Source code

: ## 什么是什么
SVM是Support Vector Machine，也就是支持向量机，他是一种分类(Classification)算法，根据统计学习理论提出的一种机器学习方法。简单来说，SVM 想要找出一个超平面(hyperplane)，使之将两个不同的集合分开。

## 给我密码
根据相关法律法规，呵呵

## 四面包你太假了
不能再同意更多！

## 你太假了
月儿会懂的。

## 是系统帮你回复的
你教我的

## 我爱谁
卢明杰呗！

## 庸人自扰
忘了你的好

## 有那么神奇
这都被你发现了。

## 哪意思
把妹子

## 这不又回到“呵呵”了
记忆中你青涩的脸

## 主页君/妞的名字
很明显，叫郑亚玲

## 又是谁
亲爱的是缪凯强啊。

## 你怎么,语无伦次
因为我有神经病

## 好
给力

• • •

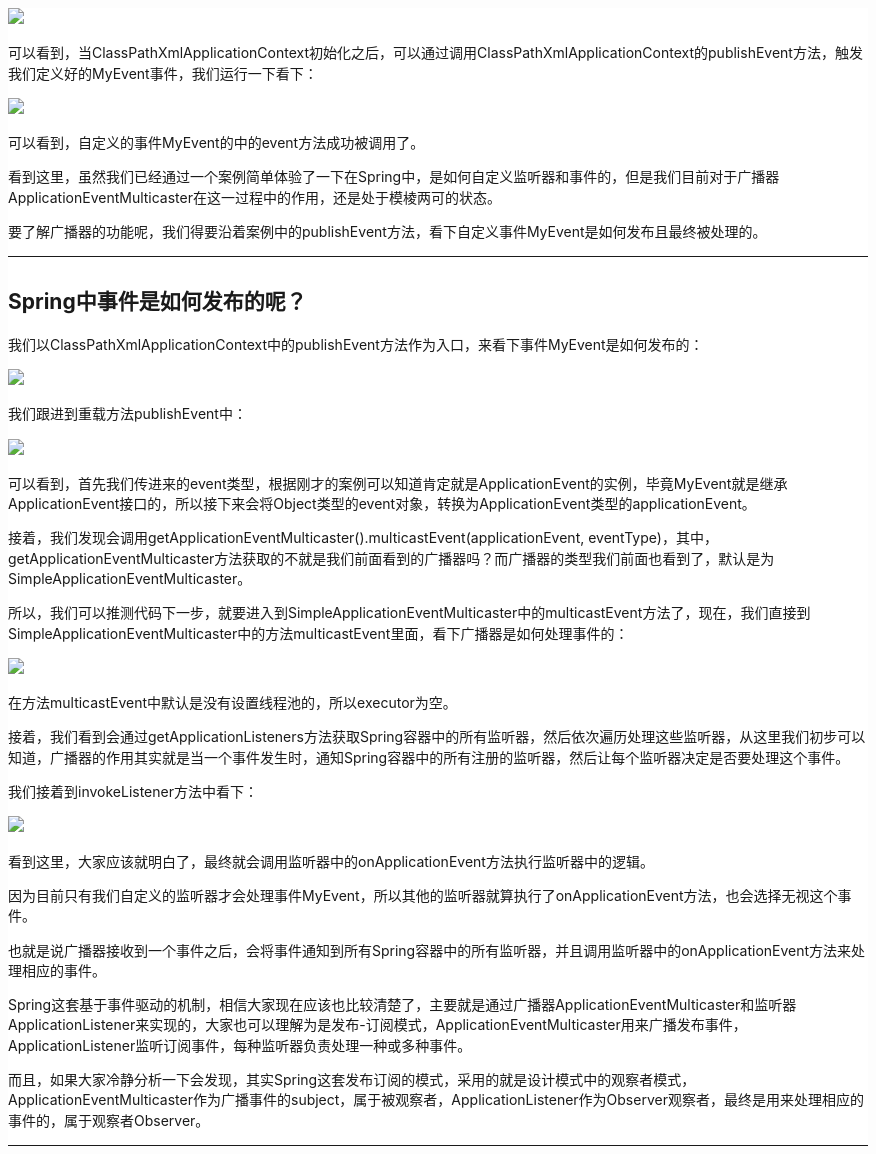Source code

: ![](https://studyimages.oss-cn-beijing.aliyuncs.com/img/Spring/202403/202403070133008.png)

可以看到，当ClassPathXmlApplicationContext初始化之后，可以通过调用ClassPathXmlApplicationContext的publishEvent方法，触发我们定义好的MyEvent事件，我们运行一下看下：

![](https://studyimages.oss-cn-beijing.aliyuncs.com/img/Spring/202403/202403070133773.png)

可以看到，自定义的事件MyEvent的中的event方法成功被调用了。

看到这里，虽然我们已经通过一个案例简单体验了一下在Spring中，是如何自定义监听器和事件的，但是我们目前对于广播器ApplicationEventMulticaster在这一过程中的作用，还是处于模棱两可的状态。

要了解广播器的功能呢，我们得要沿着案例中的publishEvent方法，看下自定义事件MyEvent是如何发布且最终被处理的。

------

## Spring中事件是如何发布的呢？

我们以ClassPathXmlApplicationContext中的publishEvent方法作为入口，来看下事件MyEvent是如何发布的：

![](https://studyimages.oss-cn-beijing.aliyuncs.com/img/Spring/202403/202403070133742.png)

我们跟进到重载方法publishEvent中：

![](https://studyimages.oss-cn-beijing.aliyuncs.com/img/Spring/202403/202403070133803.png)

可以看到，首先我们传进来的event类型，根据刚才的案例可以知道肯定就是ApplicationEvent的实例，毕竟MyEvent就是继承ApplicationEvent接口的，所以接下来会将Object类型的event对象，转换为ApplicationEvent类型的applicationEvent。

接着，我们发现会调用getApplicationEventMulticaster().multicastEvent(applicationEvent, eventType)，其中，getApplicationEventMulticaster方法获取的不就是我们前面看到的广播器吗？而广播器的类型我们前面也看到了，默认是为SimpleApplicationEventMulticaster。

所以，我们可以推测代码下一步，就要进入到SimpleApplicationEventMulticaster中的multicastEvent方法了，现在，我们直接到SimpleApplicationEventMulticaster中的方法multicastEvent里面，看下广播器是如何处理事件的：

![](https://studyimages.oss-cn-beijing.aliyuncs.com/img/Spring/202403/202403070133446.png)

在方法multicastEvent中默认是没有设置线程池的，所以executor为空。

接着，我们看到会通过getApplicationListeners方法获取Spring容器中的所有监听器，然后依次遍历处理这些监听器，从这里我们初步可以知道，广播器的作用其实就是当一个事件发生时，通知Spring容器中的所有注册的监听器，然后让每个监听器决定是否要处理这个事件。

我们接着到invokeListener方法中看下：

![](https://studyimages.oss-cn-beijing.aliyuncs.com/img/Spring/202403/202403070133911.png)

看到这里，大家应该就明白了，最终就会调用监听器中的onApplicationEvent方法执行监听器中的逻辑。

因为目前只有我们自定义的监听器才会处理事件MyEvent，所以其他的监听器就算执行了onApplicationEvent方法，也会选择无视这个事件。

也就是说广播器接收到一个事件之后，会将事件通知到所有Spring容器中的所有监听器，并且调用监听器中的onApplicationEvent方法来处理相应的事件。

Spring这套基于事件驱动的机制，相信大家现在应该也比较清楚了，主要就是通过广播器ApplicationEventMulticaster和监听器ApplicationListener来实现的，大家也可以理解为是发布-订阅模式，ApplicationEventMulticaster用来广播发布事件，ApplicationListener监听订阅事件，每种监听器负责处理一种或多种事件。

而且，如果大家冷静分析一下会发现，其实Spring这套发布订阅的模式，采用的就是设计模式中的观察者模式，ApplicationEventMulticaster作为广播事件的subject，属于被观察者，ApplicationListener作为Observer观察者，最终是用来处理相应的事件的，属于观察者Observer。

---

• • •

*Action item*: Filter the listing above for the string "https" and copy every matching line.

*Answer*:
: ![](https://studyimages.oss-cn-beijing.aliyuncs.com/img/Spring/202403/202403070133008.png)
![](https://studyimages.oss-cn-beijing.aliyuncs.com/img/Spring/202403/202403070133773.png)
![](https://studyimages.oss-cn-beijing.aliyuncs.com/img/Spring/202403/202403070133742.png)
![](https://studyimages.oss-cn-beijing.aliyuncs.com/img/Spring/202403/202403070133803.png)
![](https://studyimages.oss-cn-beijing.aliyuncs.com/img/Spring/202403/202403070133446.png)
![](https://studyimages.oss-cn-beijing.aliyuncs.com/img/Spring/202403/202403070133911.png)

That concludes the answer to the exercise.